## DOCUMENT SECTION
»»
Materials and methods
Study type
In this cross-sectional study, we compared the prevalence of hyperthyroidism and hypothyroidism in HTLV-1-positive and HTLV-1-negative patients; additionally, we compared the prevalence of these conditions between groups by age and sex.
Data collection
Data were collected from computerized patient files and anonymized. We collected the data of patients with HTLV-1-positive serologies by ELISA (enzyme-linked immunosorbent assay) with confirmation of HTLV-1 infection by Western blot or PCR (polymerase chain reaction). Serum samples from patients were tested for the detection of HTLV-1/2 antibodies using a CMIA (chemiluminescent microparticle immunoassay) method (ARCHITECT rHTLV-I/II, Abbott Laboratories, Wiesbaden, Germany) following the manufacturer’s instructions. Patients for whom the first screening result was positive benefitted from a confirmatory assay with a Line immune assay test (INNO-LIA HTLVI/II Score, FURIJEBIO Europe, Belgium). This confirmation was performed at the Cayenne Hospital laboratory between 2012 and 2021; the samples were taken from adult patients who were hospitalized in Cayenne Hospital or in the remote health centers (providing care in the most isolated areas of the Amazonian forest), or from outpatients with at least one thyroid-stimulating hormone (TSH) assay performed by the hospital laboratory. In the case of patients with confirmed HTLV-1 infections, we collected data on TSH (laboratory value, 0.4–4.2 mIU/ml), along with the date of sample collection. As we could not confirm the TSH values, we excluded patients for whom TSH measurement was performed in a private laboratory and documented on the computerized patient files.
In cases of HTLV-1 positivity, patients are routinely tested for Epstein–Barr virus and hepatitis C. Concerning the rubeola virus, we only test pregnant women (excluded from the study) and parvovirus B19 is only tested if there are clinical symptoms. In our study, none of the patients had associated hepatitis C or EBV serology and none of the patients were tested for parvovirus B19 or rubella.
Furthermore, we collected data on age, sex, and place of residence classified into savannah plateau, coastal center, eastern French Guiana, and western French Guiana, and missing information.
Control population
Controls were defined as patients who were hospitalized and had both negative HTLV serology and a thyroid checkup during hospitalization. Patients were randomly selected from the laboratory databases of clinical wards unrelated to thyroid disease management from 2012 to 2021. The maximum interval between requests for HTLV serology and thyroid checkups was less than 1 month. In addition, only patients with a single thyroid checkup request during this period were selected to ensure the absence of thyroid pathology and, therefore, medical follow-up.
««
## AVAILABLE DATA
»»
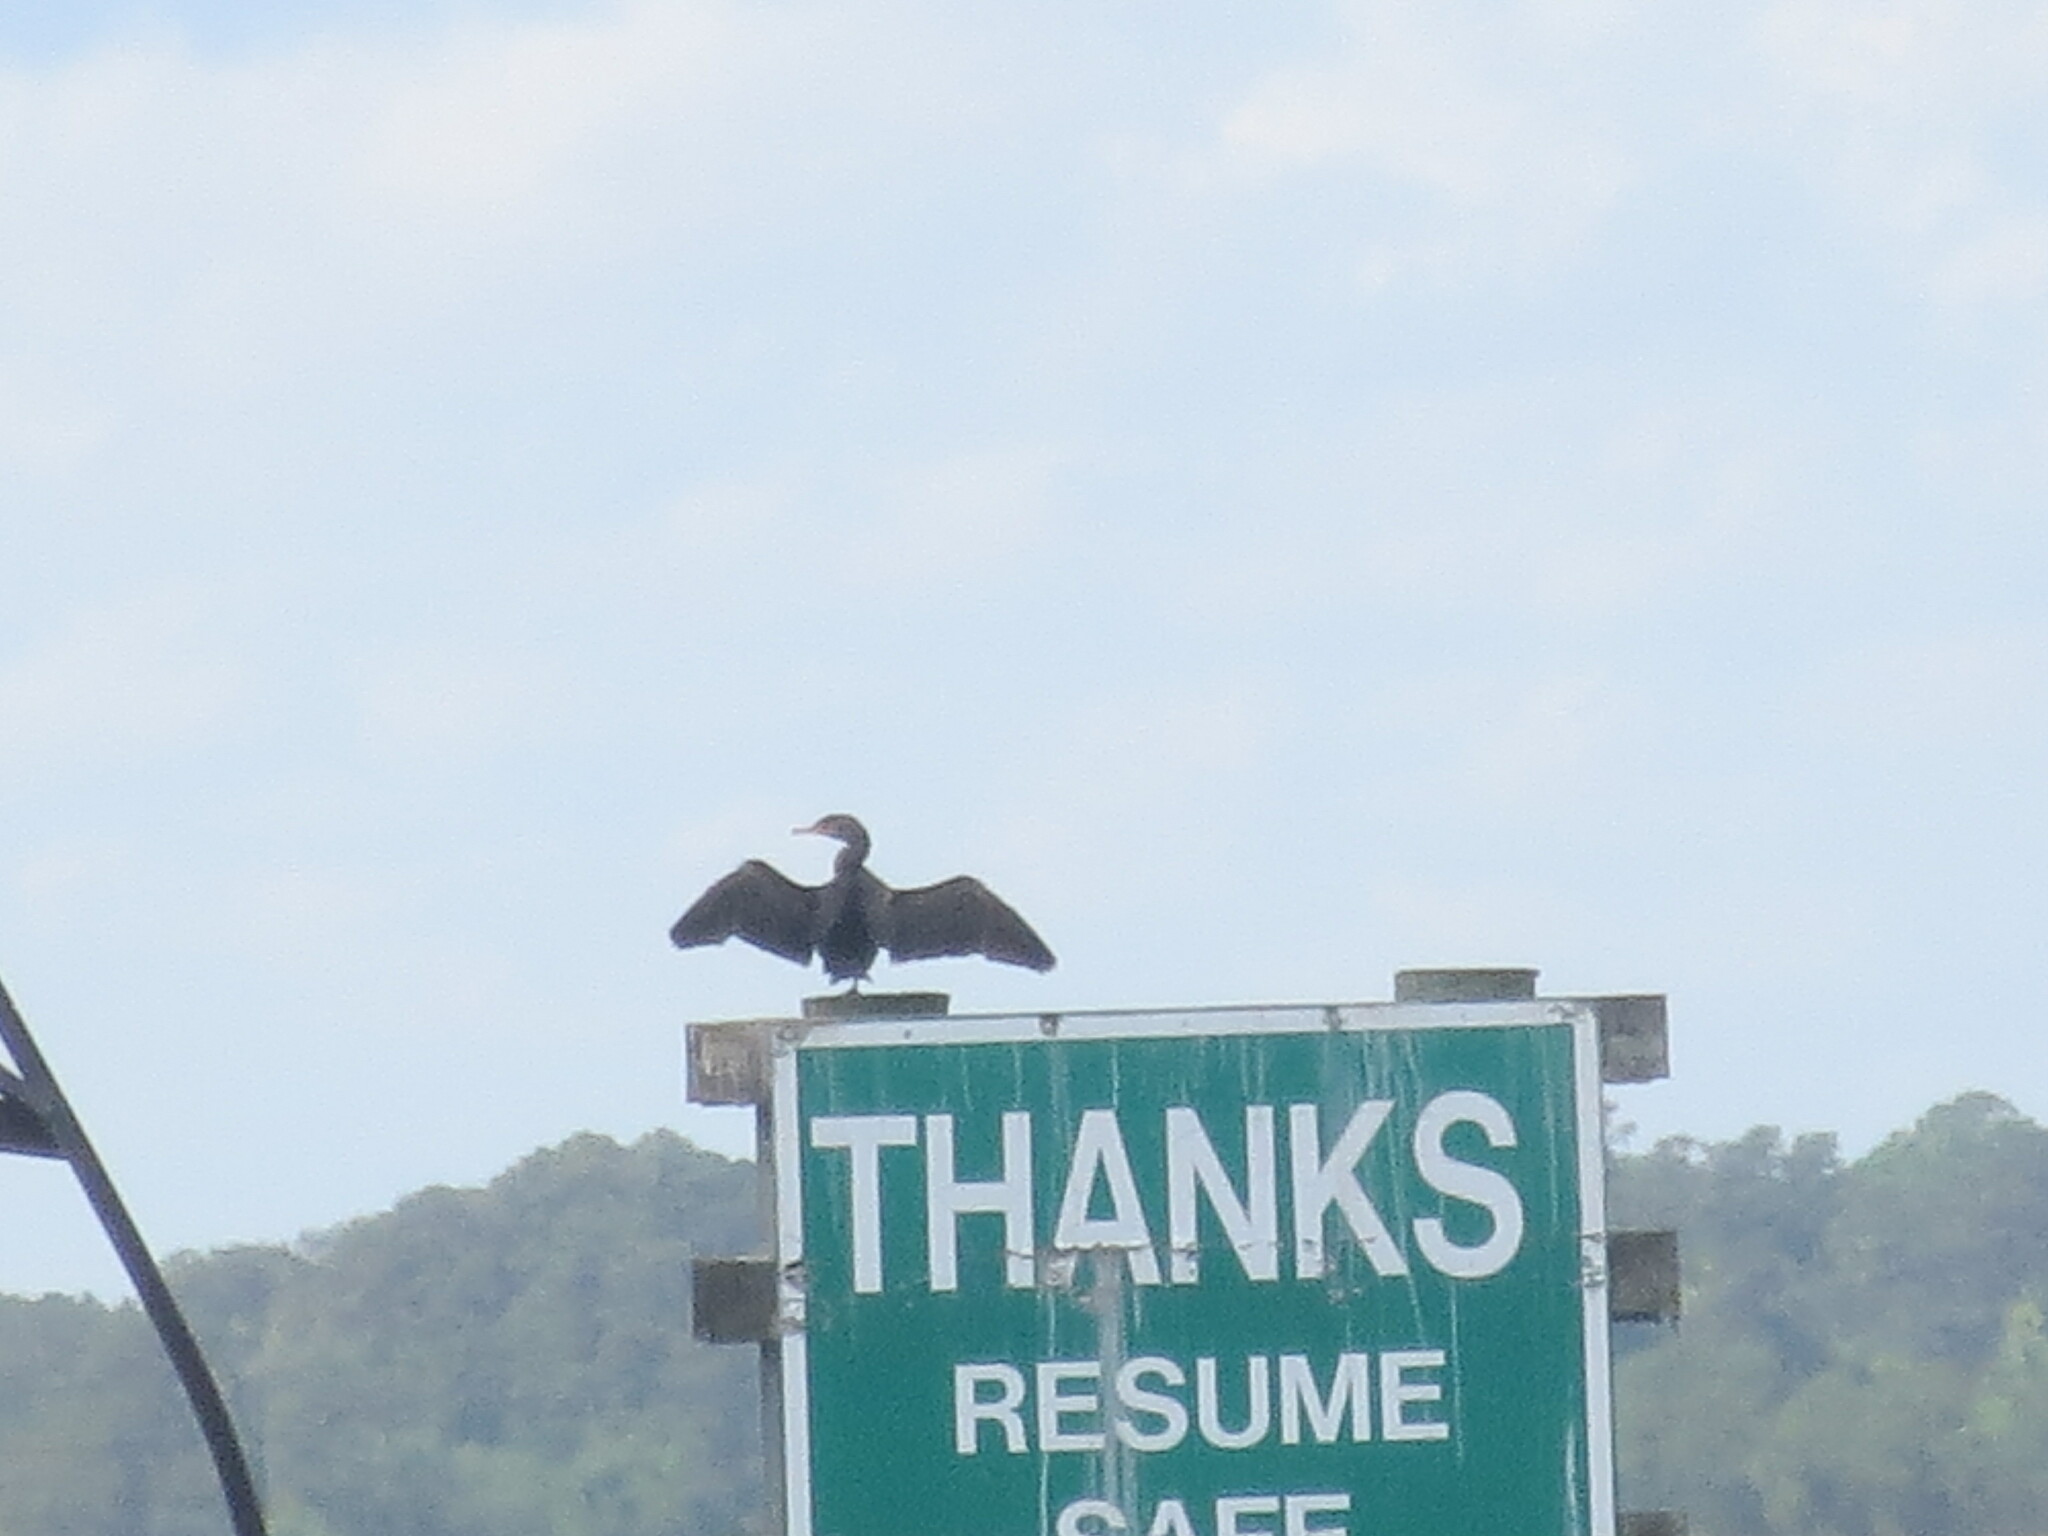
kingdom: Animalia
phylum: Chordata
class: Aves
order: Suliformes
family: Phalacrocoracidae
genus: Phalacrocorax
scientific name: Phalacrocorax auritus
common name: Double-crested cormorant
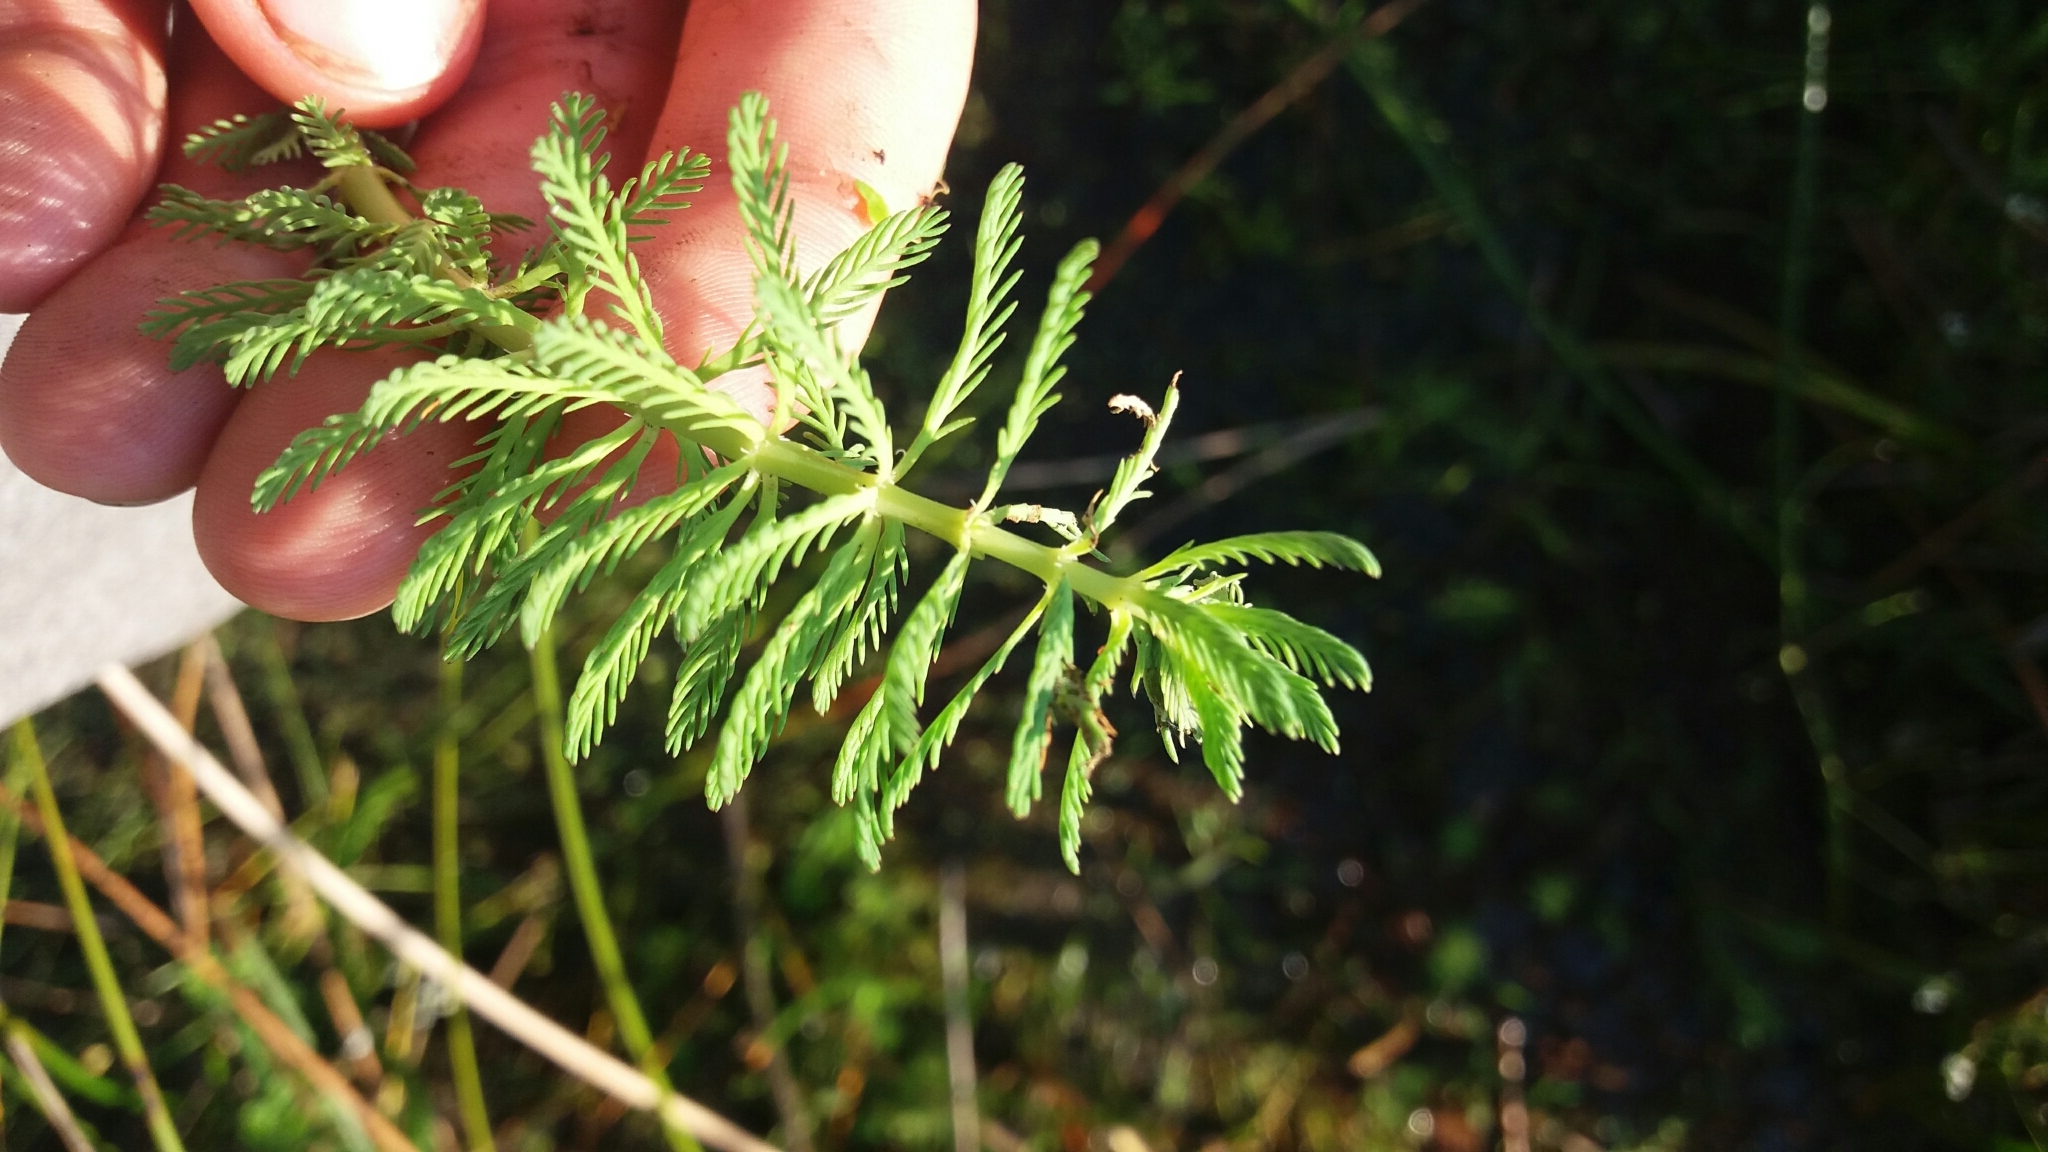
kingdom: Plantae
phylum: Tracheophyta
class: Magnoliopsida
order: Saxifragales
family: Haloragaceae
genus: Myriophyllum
««
Write out part of the methods text word for word, beginning at "Furthermore, we collected" and stopping after "and missing information.". The records have no connection to the methods text.

Furthermore, we collected data on age, sex, and place of residence classified into savannah plateau, coastal center, eastern French Guiana, and western French Guiana, and missing information.